*Text provided*.
* * *

Posted in DNA repair, tagged electric, spinor on March 27, 2016| Leave a Comment »

Physical and Gradients Fields Effects on Living Cells

Author: Danut Dragoi, PhD

All physical fields and their gradients, electric, magnetic, gravitational, see link in here, have an influence on living cells. A special field called contact field associated with chemical potential which is the working horse of Pharmaceutical Industry, has a fast and efficient influence on living cells. If the first category of physical fields is acting from a distance from the target, the second category is invasive due to assumed ideal contact with the target cells. Each field acting on living cells has a timing effect, which is more higher the less interaction is. The largest effects is remarked on their fields gradient effects, where mechanical forces associated with the gradients act on micro-objects/organelles irrespective of the electrical or magnetization states, except the chemical potentials.

The gradient force of low interacting fields is more effective when the micro object in the living cells is an ion such as Na+, K+, Ca++ or a small molecule. The high molecular weight of living cells bearing an electrical charge is most likely less influenced by physical fields and gradients because of their large mass. However, some surface charge interaction with the fields should be considered because of surface states creation and macromolecules slightly modify their functionality in human body. Based on the principle of Quantum Mechanics, the moving ions, and nutrients in a submicroscopic volume like a cylinder or sphere that can define an organelle / ribosome can be quantized. By the actual knowledge no in-vivo studies of Applied Quantum Mechanics are devised yet, mainly because of lack of methodology and technology.

Table below shows bio-objects, see link in here, at slide # 30, by their sizes in nanometers range that are prone to be quantized.

Image SOURCE: http://www.slideshare.net/BiologyIB/cells-powerpoint

It is suggested that the moving electrical charges in living cells can be influenced by electrical, magnetical and electro-magnetical fields (fields dependent of time). For example a low interaction between a magnetic field and red blood cells that has a magnetic ions, Fe+++ (the ferrous ion that relates with carrying Oxygen), see link in here, or Fe++( when is not carrying Oxygen), see link in here, has a suggested long time interaction that implies the magnetic field should be non-variable or periodic with a very long time periods. A way to increase the interaction of magnetic field in living cells is to make it variable. In this case the time period is short (NB-interacting time) when the frequency of the field is high. When the frequency of the field is high, an electrical field is induced and the effect is no longer magnetic.

* * *

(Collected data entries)
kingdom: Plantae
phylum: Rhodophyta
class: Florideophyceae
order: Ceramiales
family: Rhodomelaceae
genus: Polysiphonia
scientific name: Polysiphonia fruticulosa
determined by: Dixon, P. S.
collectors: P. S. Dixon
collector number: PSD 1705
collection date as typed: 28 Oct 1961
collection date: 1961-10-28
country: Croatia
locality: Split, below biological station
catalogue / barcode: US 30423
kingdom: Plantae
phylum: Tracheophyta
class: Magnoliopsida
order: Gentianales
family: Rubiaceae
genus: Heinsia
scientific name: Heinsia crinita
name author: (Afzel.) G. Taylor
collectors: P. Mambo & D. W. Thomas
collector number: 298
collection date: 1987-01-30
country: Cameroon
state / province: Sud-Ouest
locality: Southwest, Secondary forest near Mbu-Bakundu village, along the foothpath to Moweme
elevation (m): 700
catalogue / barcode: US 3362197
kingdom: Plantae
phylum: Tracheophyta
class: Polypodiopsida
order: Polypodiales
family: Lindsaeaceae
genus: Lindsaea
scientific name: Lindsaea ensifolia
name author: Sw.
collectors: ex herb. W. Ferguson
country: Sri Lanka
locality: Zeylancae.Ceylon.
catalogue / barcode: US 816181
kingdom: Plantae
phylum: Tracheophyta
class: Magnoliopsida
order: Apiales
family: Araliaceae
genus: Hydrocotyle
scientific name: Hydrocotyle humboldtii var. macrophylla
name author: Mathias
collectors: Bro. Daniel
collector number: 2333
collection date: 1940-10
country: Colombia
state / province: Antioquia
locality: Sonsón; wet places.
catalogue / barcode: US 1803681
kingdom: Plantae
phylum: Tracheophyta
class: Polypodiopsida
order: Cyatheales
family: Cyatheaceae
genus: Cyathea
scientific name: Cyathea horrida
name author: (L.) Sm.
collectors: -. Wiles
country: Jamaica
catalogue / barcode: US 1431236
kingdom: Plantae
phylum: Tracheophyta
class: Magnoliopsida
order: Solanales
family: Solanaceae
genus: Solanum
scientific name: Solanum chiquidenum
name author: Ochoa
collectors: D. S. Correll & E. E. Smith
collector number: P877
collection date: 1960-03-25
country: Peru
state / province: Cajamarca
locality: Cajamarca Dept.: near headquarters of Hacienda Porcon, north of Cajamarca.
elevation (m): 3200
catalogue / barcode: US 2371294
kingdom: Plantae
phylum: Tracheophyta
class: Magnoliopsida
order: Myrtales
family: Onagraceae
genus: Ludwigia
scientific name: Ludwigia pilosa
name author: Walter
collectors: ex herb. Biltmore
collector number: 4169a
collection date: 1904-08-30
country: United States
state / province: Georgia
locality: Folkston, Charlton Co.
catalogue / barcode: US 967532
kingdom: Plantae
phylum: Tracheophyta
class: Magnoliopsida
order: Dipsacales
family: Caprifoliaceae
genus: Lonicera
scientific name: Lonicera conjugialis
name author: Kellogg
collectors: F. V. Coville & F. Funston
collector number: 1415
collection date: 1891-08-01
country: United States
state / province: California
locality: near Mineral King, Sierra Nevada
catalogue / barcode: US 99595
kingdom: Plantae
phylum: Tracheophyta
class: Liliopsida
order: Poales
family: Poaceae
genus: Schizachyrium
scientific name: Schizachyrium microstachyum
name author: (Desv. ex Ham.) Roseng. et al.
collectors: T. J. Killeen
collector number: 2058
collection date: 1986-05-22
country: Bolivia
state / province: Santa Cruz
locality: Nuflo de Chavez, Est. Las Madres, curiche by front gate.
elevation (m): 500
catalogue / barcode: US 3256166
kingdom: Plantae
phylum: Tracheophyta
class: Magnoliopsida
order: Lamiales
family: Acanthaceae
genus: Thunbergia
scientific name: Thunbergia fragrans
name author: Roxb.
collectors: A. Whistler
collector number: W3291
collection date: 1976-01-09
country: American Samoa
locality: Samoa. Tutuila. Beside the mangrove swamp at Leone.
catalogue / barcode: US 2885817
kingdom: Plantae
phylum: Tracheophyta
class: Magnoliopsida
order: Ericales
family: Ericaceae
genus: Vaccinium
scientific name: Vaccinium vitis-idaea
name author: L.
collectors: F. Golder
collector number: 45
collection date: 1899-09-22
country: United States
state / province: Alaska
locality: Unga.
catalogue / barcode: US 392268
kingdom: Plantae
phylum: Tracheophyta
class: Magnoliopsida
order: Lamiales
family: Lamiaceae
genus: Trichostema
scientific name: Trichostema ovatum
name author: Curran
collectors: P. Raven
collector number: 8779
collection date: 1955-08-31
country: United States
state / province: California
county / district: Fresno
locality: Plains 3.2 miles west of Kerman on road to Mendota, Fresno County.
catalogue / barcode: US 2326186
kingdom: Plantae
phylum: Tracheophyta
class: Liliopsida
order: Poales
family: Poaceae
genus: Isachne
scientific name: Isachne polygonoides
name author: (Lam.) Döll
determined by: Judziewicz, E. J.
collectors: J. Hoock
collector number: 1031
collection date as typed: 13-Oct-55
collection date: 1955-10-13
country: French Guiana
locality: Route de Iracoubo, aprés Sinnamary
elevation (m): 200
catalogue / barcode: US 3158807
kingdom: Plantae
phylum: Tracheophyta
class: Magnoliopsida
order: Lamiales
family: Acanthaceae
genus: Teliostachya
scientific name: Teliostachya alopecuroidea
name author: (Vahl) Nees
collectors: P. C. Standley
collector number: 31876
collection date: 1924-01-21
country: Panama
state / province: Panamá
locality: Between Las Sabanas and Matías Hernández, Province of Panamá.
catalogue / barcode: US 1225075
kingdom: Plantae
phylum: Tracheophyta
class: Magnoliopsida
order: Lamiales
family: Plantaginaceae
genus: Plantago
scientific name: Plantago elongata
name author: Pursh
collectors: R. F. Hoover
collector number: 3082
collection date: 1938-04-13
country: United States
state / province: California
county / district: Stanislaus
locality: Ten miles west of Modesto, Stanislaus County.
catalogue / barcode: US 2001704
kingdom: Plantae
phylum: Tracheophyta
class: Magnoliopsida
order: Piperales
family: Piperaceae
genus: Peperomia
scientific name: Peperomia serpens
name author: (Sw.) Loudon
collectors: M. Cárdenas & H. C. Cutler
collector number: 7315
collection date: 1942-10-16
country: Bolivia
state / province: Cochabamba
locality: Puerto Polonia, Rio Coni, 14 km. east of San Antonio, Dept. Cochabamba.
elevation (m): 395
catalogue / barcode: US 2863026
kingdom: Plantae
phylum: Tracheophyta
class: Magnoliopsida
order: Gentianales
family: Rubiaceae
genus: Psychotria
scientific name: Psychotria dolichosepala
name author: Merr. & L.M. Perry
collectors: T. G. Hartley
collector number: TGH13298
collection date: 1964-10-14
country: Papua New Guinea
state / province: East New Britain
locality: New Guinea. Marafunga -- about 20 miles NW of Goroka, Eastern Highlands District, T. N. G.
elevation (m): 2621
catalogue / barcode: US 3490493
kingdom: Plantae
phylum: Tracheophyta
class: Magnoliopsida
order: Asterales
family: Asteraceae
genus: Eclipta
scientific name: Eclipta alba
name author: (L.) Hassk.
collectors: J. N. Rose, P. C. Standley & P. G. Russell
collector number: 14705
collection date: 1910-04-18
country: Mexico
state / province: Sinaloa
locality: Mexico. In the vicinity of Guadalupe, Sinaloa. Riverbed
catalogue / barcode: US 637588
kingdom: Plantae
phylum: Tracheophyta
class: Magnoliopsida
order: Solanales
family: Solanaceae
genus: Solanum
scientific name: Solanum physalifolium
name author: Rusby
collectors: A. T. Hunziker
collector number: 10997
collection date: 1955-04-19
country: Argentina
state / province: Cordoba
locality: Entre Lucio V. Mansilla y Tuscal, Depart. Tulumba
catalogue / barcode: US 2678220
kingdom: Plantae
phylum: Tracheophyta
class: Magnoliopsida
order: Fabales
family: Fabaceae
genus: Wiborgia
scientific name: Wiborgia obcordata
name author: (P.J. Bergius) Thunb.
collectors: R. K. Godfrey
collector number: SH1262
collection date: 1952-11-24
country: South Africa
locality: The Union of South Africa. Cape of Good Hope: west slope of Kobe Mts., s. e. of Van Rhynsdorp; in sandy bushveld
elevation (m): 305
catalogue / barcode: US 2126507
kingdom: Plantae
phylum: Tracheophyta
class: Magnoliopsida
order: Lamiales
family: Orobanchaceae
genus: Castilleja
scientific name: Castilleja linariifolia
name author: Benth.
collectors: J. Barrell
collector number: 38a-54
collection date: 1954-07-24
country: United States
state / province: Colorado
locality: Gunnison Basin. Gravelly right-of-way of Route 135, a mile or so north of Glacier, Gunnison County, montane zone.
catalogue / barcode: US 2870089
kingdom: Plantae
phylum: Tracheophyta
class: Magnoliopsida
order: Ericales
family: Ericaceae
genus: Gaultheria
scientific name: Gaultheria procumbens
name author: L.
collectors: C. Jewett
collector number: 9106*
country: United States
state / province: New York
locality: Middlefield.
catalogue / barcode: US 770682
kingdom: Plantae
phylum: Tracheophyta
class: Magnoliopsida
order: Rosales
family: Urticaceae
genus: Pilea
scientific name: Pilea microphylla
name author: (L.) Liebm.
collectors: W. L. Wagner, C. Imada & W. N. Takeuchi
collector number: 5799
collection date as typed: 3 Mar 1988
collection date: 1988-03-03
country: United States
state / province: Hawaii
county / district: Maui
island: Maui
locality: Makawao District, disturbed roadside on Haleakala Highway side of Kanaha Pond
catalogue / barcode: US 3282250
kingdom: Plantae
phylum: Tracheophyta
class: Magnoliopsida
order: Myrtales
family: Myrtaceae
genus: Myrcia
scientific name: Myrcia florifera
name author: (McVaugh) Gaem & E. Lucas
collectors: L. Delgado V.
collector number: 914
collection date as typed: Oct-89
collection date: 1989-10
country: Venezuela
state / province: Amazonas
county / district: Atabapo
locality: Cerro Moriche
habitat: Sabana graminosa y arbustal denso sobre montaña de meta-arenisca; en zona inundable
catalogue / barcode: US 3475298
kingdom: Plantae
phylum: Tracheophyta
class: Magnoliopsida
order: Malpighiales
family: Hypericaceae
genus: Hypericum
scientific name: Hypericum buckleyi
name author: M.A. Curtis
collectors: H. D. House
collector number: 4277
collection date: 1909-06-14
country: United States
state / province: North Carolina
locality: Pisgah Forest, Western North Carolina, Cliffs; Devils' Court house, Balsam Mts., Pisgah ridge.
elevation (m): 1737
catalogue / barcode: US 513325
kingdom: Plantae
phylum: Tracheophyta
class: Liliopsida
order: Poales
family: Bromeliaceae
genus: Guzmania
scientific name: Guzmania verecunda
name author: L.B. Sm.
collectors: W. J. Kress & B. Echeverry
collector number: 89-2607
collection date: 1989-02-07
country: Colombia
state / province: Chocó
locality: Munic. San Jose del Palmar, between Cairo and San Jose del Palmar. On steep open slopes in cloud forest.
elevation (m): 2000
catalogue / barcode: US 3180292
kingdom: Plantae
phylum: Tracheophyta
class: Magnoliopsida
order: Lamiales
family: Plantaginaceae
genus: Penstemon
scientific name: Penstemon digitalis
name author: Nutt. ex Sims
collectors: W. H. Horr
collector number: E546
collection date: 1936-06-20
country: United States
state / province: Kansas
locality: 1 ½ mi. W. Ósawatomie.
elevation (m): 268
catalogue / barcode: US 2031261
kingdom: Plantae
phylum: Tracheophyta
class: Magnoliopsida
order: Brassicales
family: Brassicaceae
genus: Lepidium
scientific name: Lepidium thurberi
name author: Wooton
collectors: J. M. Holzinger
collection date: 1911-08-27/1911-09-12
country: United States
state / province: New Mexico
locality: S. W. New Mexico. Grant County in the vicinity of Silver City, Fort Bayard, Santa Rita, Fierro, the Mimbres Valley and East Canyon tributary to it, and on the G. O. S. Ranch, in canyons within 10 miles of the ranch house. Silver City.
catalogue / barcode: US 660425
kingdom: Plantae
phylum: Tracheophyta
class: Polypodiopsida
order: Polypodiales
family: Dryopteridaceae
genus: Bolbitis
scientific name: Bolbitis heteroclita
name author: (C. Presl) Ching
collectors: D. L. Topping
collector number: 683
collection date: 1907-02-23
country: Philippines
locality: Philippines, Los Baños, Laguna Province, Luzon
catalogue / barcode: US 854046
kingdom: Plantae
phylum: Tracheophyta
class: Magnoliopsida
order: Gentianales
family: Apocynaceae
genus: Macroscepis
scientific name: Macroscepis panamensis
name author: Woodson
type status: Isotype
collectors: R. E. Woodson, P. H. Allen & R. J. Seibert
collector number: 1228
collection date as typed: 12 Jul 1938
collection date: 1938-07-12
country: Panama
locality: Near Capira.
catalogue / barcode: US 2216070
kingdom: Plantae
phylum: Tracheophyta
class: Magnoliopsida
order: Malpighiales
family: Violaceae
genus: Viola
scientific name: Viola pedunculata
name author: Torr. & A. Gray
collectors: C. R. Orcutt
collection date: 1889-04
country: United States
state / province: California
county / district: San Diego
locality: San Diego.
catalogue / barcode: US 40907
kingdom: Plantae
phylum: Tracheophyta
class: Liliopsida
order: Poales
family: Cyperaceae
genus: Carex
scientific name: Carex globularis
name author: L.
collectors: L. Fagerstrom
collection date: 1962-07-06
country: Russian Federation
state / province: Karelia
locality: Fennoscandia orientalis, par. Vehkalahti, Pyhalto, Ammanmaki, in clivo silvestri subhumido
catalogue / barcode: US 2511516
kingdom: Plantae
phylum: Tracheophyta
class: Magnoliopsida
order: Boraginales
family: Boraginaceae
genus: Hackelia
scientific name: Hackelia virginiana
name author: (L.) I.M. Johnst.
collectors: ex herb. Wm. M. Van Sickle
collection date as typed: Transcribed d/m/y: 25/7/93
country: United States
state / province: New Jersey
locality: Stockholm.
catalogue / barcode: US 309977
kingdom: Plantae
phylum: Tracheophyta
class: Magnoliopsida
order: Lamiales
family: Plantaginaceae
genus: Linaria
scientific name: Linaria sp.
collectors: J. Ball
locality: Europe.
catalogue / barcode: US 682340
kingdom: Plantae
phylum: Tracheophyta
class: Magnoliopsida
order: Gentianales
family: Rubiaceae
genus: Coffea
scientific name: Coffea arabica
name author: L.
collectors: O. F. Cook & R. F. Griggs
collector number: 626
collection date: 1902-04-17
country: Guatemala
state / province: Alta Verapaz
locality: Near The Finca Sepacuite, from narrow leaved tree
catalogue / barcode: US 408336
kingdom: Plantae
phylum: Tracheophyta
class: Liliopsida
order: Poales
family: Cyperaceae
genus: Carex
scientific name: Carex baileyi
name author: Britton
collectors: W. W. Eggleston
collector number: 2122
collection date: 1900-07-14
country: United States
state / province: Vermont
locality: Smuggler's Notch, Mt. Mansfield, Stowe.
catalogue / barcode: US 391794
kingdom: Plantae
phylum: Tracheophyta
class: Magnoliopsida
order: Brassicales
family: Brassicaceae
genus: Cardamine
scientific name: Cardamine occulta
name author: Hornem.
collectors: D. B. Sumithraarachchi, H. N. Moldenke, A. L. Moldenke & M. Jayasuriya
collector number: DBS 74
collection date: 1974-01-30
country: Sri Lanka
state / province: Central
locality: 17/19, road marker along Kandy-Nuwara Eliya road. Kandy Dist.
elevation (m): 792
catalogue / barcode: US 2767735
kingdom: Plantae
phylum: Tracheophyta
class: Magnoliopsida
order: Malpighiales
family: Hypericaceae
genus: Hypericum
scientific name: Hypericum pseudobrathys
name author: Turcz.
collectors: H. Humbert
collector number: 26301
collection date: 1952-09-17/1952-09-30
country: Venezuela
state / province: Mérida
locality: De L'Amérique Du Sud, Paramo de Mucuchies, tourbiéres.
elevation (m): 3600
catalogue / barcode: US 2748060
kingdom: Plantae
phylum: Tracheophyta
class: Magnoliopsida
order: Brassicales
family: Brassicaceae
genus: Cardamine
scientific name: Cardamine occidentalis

* * *

*Work request 1*. Reproduce the passage of the post on physical fields and living cells that opens with the words containing "All physical fields" and closes with "the chemical potentials.".
*Work request 2*. Carry the post on physical fields and living cells forward from its final sentence.

*Task response 1*.
All physical fields and their gradients, electric, magnetic, gravitational, see link in here, have an influence on living cells. A special field called contact field associated with chemical potential which is the working horse of Pharmaceutical Industry, has a fast and efficient influence on living cells. If the first category of physical fields is acting from a distance from the target, the second category is invasive due to assumed ideal contact with the target cells. Each field acting on living cells has a timing effect, which is more higher the less interaction is. The largest effects is remarked on their fields gradient effects, where mechanical forces associated with the gradients act on micro-objects/organelles irrespective of the electrical or magnetization states, except the chemical potentials.

*Task response 2*.
An application for variable magnetic fields was found in TMS (Transcranial Magnetic Stimulation), see link in here. The application of magnetic fields in-vivo suggests a weak effect on moving small organelles and electrical charges that usually are parts of chemical bonds.

Regarding the chirality form of living molecules in human body the spinorial effects induced by a magnetic field, even low intensity, should have an answer through quantum mechanics, in which a wave function, associated to the bio-micro-object like DNA, has two components, spin up and spin down. Since the human cells embryo are evolving in a constant Earth magnetic field and relative long interaction time, the cells select the right spin direction according with a low Gibbs free energy, see link in here.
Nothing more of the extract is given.